Data:
....................
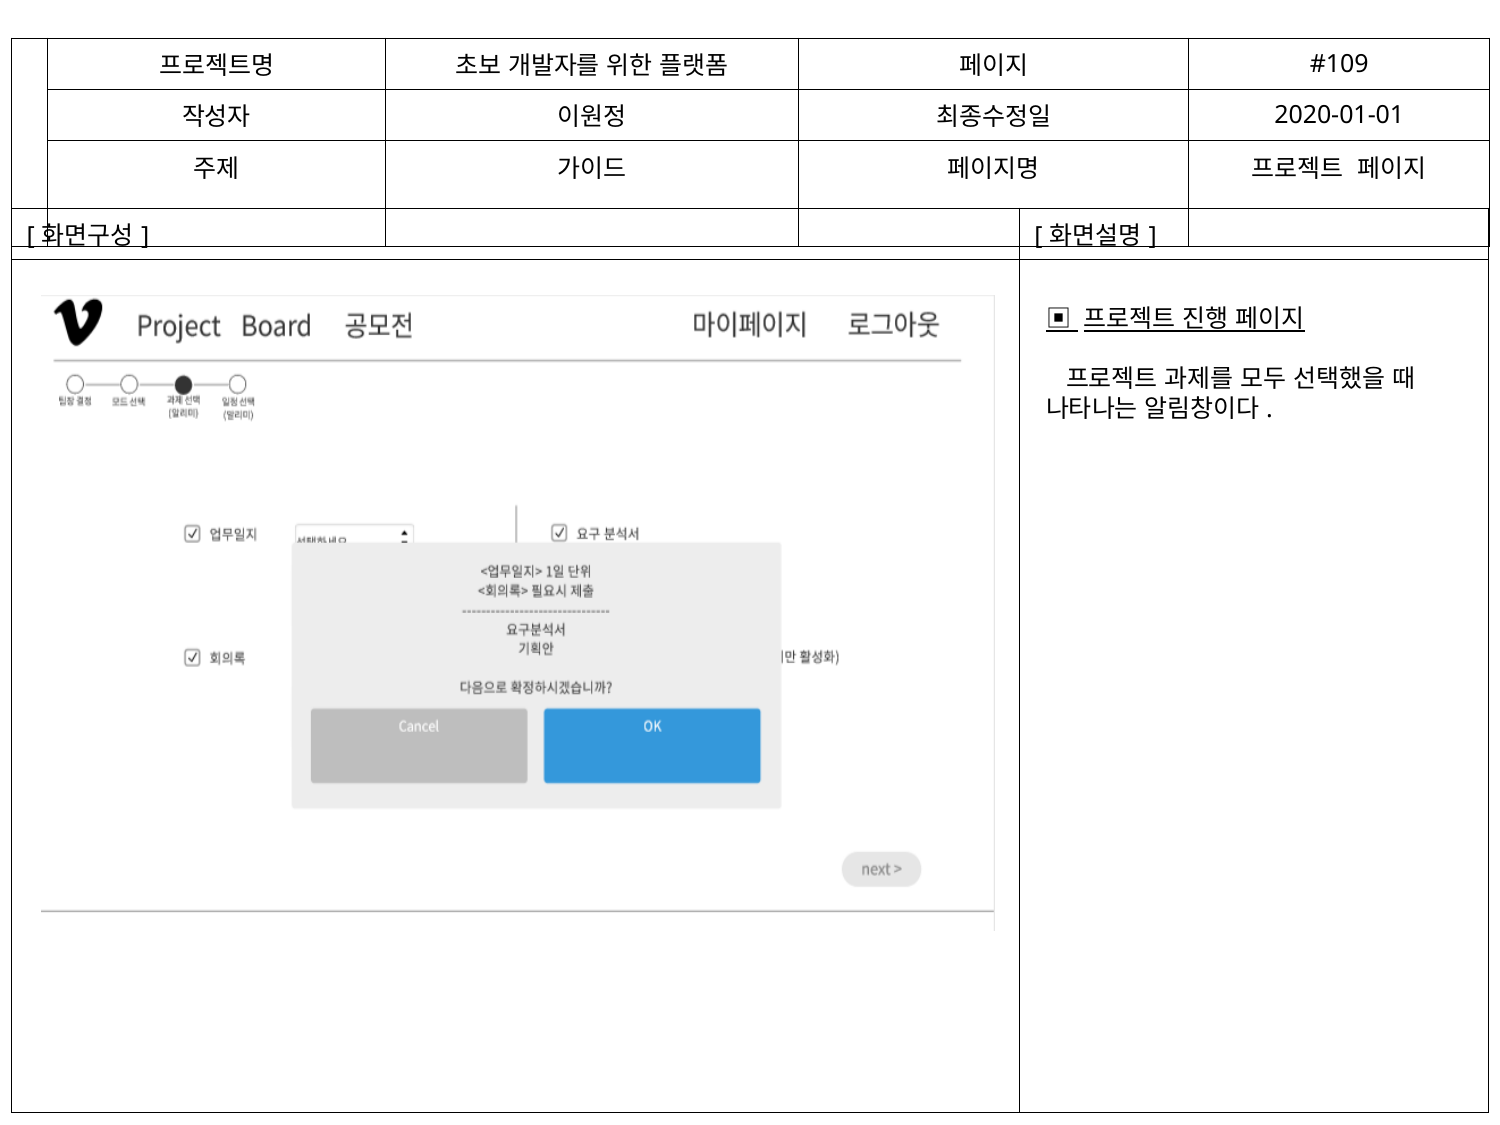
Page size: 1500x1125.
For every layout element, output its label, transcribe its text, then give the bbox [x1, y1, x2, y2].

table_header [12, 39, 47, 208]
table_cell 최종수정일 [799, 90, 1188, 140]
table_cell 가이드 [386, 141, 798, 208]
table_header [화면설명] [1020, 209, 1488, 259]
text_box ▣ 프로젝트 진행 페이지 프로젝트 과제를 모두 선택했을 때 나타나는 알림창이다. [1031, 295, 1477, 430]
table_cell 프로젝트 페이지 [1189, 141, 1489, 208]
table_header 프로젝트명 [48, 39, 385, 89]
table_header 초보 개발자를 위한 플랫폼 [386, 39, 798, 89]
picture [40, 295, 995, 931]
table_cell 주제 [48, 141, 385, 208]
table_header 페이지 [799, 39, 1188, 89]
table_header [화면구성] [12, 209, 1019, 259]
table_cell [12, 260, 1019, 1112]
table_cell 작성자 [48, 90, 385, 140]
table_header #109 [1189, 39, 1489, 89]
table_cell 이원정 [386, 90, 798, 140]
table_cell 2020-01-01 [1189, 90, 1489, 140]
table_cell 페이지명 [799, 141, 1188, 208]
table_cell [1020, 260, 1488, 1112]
....................
An exact copy of the listing above, minus its pictures, is what is needed here.

Response for this exercise:
Page size: 1500x1125.
For every layout element, output its label, transcribe its text, then give the bbox [x1, y1, x2, y2].

table_header [12, 39, 47, 208]
table_cell 최종수정일 [799, 90, 1188, 140]
table_cell 가이드 [386, 141, 798, 208]
table_header [화면설명] [1020, 209, 1488, 259]
text_box ▣ 프로젝트 진행 페이지 프로젝트 과제를 모두 선택했을 때 나타나는 알림창이다. [1031, 295, 1477, 430]
table_cell 프로젝트 페이지 [1189, 141, 1489, 208]
table_header 프로젝트명 [48, 39, 385, 89]
table_header 초보 개발자를 위한 플랫폼 [386, 39, 798, 89]
picture [40, 295, 995, 931]
table_cell 주제 [48, 141, 385, 208]
table_header 페이지 [799, 39, 1188, 89]
table_header [화면구성] [12, 209, 1019, 259]
table_cell [12, 260, 1019, 1112]
table_cell 작성자 [48, 90, 385, 140]
table_header #109 [1189, 39, 1489, 89]
table_cell 이원정 [386, 90, 798, 140]
table_cell 2020-01-01 [1189, 90, 1489, 140]
table_cell 페이지명 [799, 141, 1188, 208]
table_cell [1020, 260, 1488, 1112]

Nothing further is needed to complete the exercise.